As duas guerras mundiais destruíram muito na primeira metade do século XX. Três grandes impérios da época, por exemplo, o romano-otomano, o austrohúngaro e o soviético, desapareceram.
Assim tem acontecido em todas as etapas da história. O inesperado aconteceu e acontecerá, porque não temos futuro e não temos certeza nenhuma dele. As previsões não foram concretizadas, não existe determinismo do progresso.
Ensinar a identidade terrena:
O fenômeno da globalização que estamos vivendo hoje – e começou, na verdade, no século XVI com a colonização da América e a interligação de toda a humanidade – é um outro aspecto que o ensino ainda não tocou.
O crescimento da ameaça letal se expande em vez de diminuir: a ameaça nuclear, a ameaça ecológica, a degradação da vida planetária.
É necessário ensinar que não é suficiente reduzir a um só a complexidade dos problemas importantes do planeta, como a demografia, a escassez de alimentos, a bomba atômica ou a ecologia. Os problemas estão todos amarrados uns aos outros. É preciso mostrar que a humanidade vive agora uma comunidade de destino comum.
A ética do gênero humano:
Os problemas da moral e da ética diferem da cultura e da natureza humana. Existe um aspecto individual, outro social e outro genético, de espécie.
Algo como uma trindade em que as terminações são ligadas: a antropoética. Cabe ao ser humano desenvolver, ao mesmo tempo, a ética e a autonomia pessoal (as nossas responsabilidades pessoais), além de desenvolver a participação social (as responsabilidades sociais), ou seja, a nossa participação no gênero humano, pois compartilhamos um destino comum.

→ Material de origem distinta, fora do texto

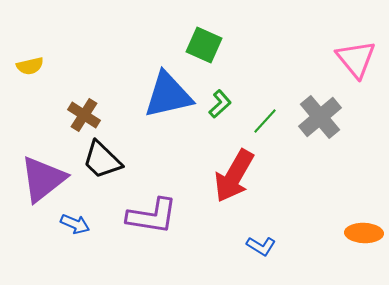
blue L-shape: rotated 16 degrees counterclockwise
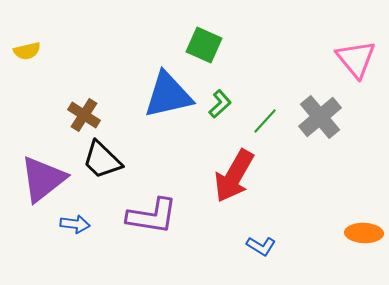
yellow semicircle: moved 3 px left, 15 px up
blue arrow: rotated 16 degrees counterclockwise
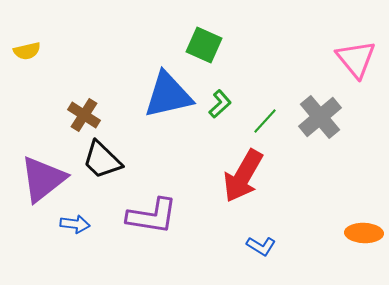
red arrow: moved 9 px right
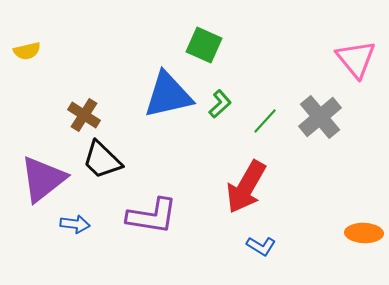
red arrow: moved 3 px right, 11 px down
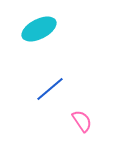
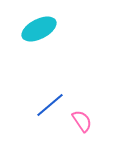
blue line: moved 16 px down
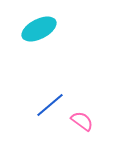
pink semicircle: rotated 20 degrees counterclockwise
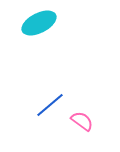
cyan ellipse: moved 6 px up
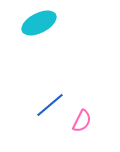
pink semicircle: rotated 80 degrees clockwise
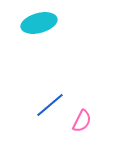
cyan ellipse: rotated 12 degrees clockwise
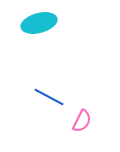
blue line: moved 1 px left, 8 px up; rotated 68 degrees clockwise
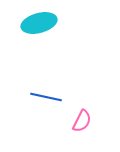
blue line: moved 3 px left; rotated 16 degrees counterclockwise
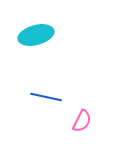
cyan ellipse: moved 3 px left, 12 px down
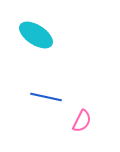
cyan ellipse: rotated 48 degrees clockwise
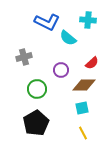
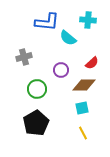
blue L-shape: rotated 20 degrees counterclockwise
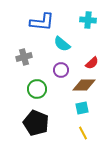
blue L-shape: moved 5 px left
cyan semicircle: moved 6 px left, 6 px down
black pentagon: rotated 20 degrees counterclockwise
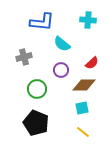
yellow line: moved 1 px up; rotated 24 degrees counterclockwise
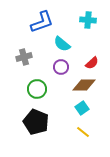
blue L-shape: rotated 25 degrees counterclockwise
purple circle: moved 3 px up
cyan square: rotated 24 degrees counterclockwise
black pentagon: moved 1 px up
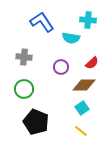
blue L-shape: rotated 105 degrees counterclockwise
cyan semicircle: moved 9 px right, 6 px up; rotated 30 degrees counterclockwise
gray cross: rotated 21 degrees clockwise
green circle: moved 13 px left
yellow line: moved 2 px left, 1 px up
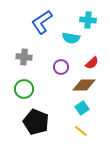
blue L-shape: rotated 90 degrees counterclockwise
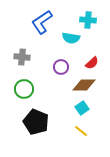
gray cross: moved 2 px left
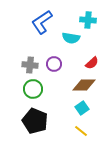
gray cross: moved 8 px right, 8 px down
purple circle: moved 7 px left, 3 px up
green circle: moved 9 px right
black pentagon: moved 1 px left, 1 px up
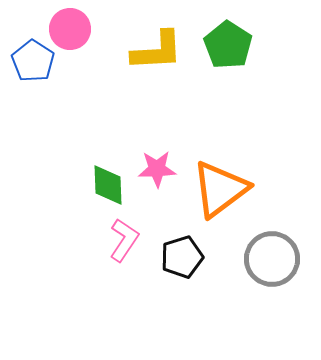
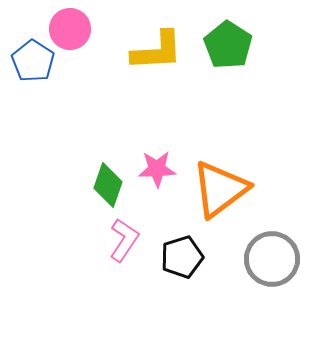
green diamond: rotated 21 degrees clockwise
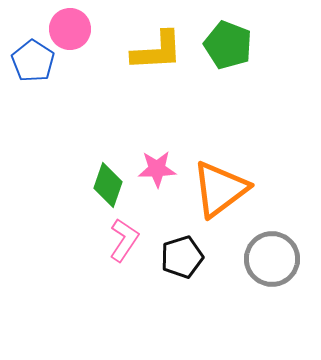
green pentagon: rotated 12 degrees counterclockwise
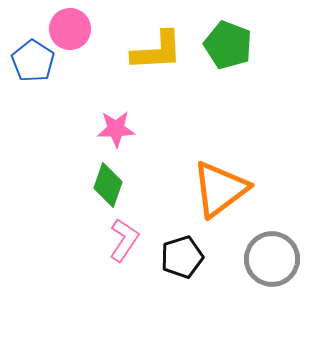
pink star: moved 41 px left, 40 px up
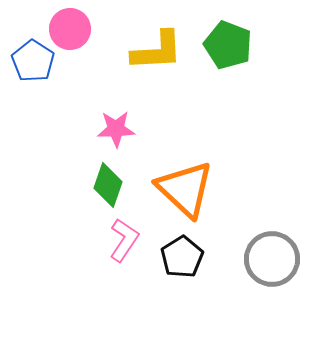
orange triangle: moved 35 px left; rotated 40 degrees counterclockwise
black pentagon: rotated 15 degrees counterclockwise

Tudo deve estar integrado para permitir uma mudança de pensamento, isto é, para que transforme a concepção fragmentada e dividida do mundo, que impede a visão total da realidade. Essa visão fragmentada faz com que os problemas permaneçam invisíveis para muitos, principalmente para governantes.
E hoje que o planeta já está, ao mesmo tempo, unido e fragmentado, começa a se desenvolver uma ética do gênero humano, para que possamos superar esse estado de caos.